This is where biochar emerges as a carbon-negative solution.
What is Biochar?
Biochar is a carbon-rich, porous soil amendment produced when agricultural biomass is heated in a low-oxygen environment—a process called pyrolysis. Unlike open burning, which releases stored carbon as CO₂, pyrolysis converts biomass into a stable charcoal-like material that persists in soil for hundreds to thousands of years.
The result is simple: waste is eliminated without pollution, and the soil gains a permanent carbon reservoir. Farmers often describe it as ‘black gold’.
Benefits Beyond Carbon Capture
Biochar is highly porous and contributes to aggregating soil particles, holding water and creating a suitable environment for microorganisms. Studies have indicated that it can improve crop productivity by 10% to 30% and water-holding capacity by 10% to 25%, particularly in soils low in nutrients.
Research from Kerala has shown that biochar made from coconut leaf stalks increased soil quality in different cropping systems. Perhaps most significantly, long-term studies have shown that biochar has the benefit of enhancing soil health and maintaining higher crop output over time.
By increasing the water-holding capacity and the ability to use nutrients efficiently, biochar can help crops withstand moisture stress while reducing dependency on external inputs. This is particularly important for small and marginal farmers who are often the most exposed to the climate’s vagaries.
Practical Solutions for Farmers
Several low-cost, accessible technologies are emerging to help farmers produce biochar at the farm gate.
Tractor-mounted machines like those developed by Takachar can process up to one metric tonne of stubble per hour. Today, farmers in Punjab and Haryana collectively use around 3,000 tonnes of biochar each year, significantly reducing the need to burn crop waste. As a result, stubble burning in Punjab has dropped by nearly 90 percent in a single season.
Low-tech kilns offer an even more affordable alternative. Simple kilns, often fabricated from modified metal drums, have been developed by institutes like MGIRI in Wardha. These tools can cost as little as ₹5,000–₹7,000 for individual farmers. Methods like the “Kon-Tiki” or similar pit/drum kilns use a “flame-curtain” principle that makes the process nearly smokeless.
The Central Research Institute for Dryland Agriculture (CRIDA) has developed portable kilns designed specifically for converting difficult residues like pigeonpea and cotton stalks into biochar efficiently.
Creating New Income Streams
Beyond improving soil health, biochar offers farmers a way to monetise their agricultural waste.
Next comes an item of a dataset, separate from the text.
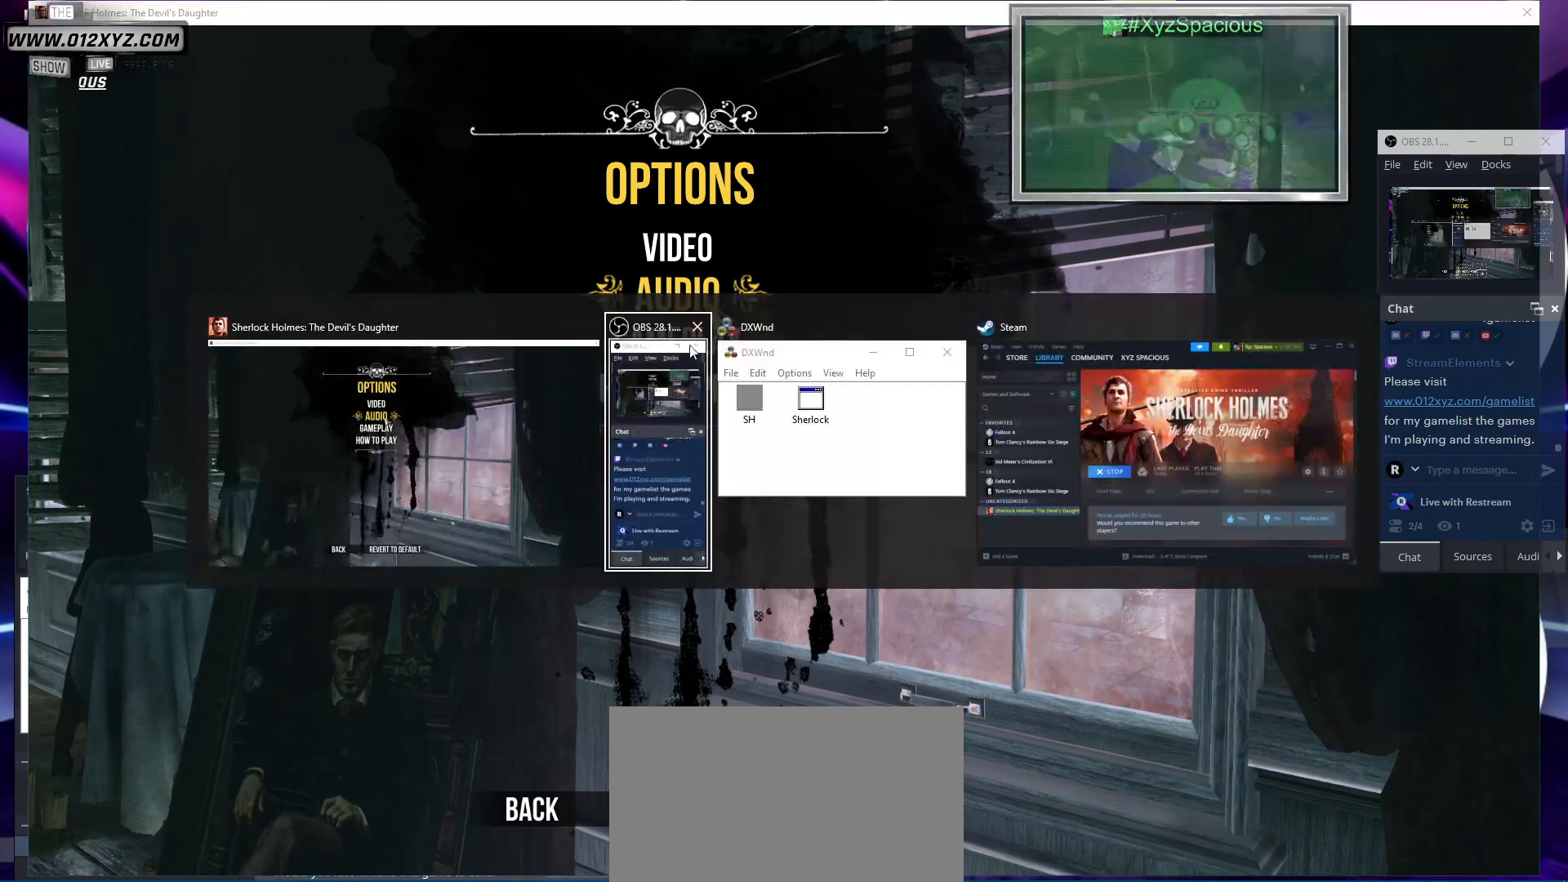
{"keys": ["alt", "shift"], "mouse": [], "events": [[333, "tab", "down"], [467, "tab", "up"]]}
The government could package the activities of turning agricultural waste into biochar and putting it on soil into carbon credit markets, creating a strong economic incentive for mass adoption.
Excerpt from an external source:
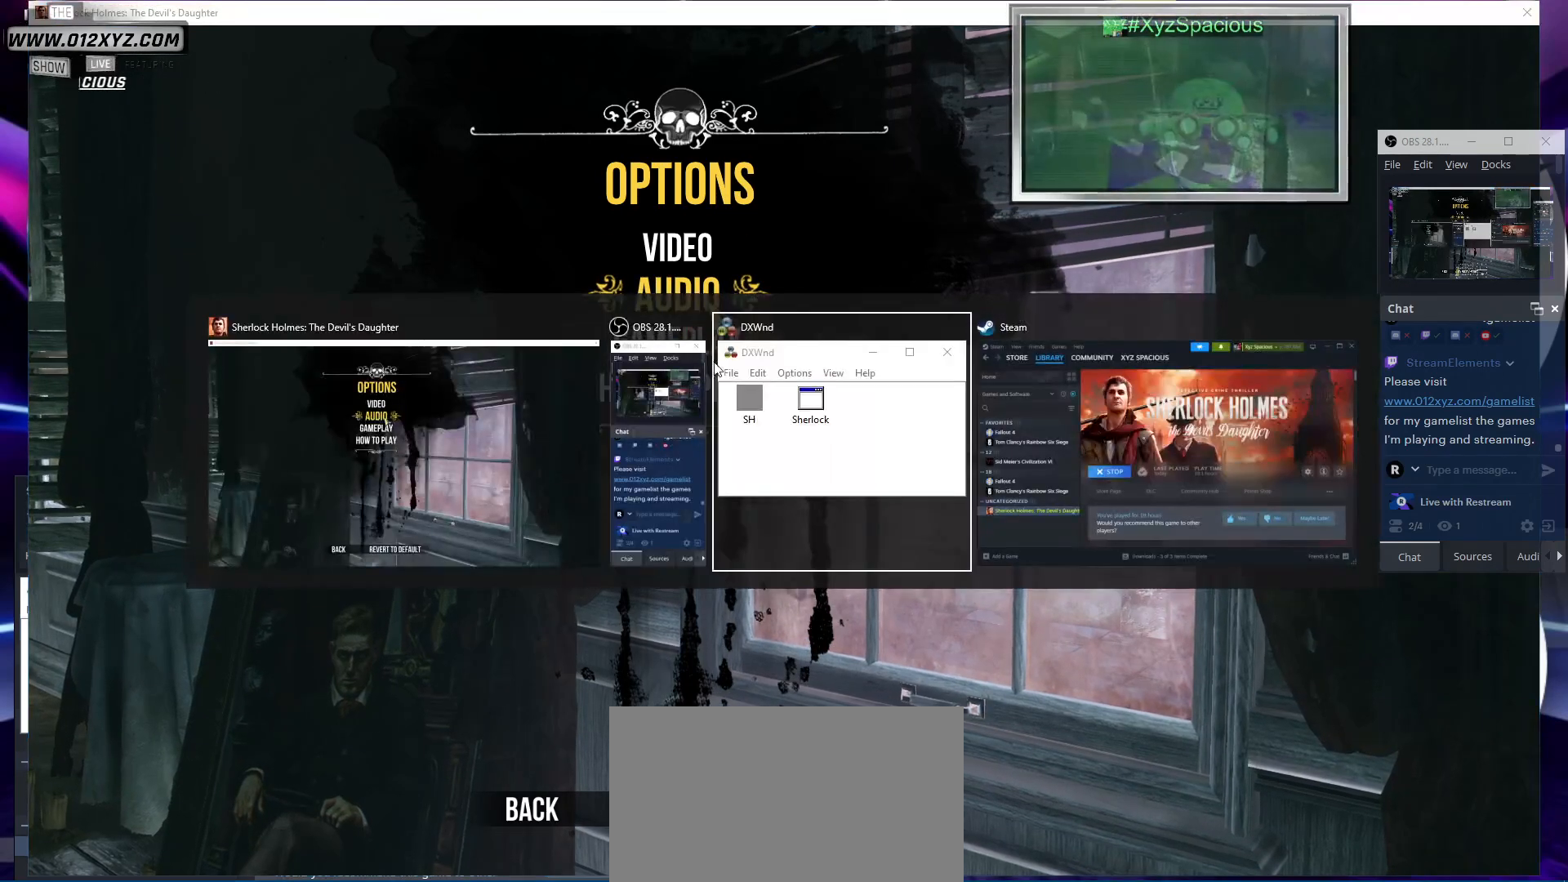
{"keys": ["shift"], "mouse": [], "events": [[33, "alt", "up"]]}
Biochar carbon already passes rigorous stability criteria for long-term sequestration, and it can be classified as a persistent carbon dioxide removal technology under internationally accepted accounting standards. Each tonne of certified biochar can generate 2-2.8 t carbon dioxide-equivalent in carbon credits. Depending on carbon market prices, certified biochar can thus provide an additional source of income for project developers, farmers, and cooperatives.
Several companies are already helping Indian farmers monitor the extent of carbon storing their soil is doing and convert that into carbon credits, which are then sold in international voluntary carbon markets.
The Road Ahead
Integrating biochar into the existing initiatives on natural farming, soil health management, and carbon farming can deliver environmental and economic benefits at scale. In India, biochar remains largely confined to research trials and pilot projects, and is very much alien to many farmers.
However, agricultural residues are an important resource that can generate additional income, create jobs, and deliver environmental benefits. By systematically implementing these measures, India can turn its large waste streams into ‘black gold’, thus ensuring a more resilient agricultural future while making a meaningful contribution to global climate mitigation efforts.
The value of biomass can only be realised through an integrated ecosystem that catalyses innovation, entrepreneurship, market linkages, investment, and cost-effective access to biochar for farmers.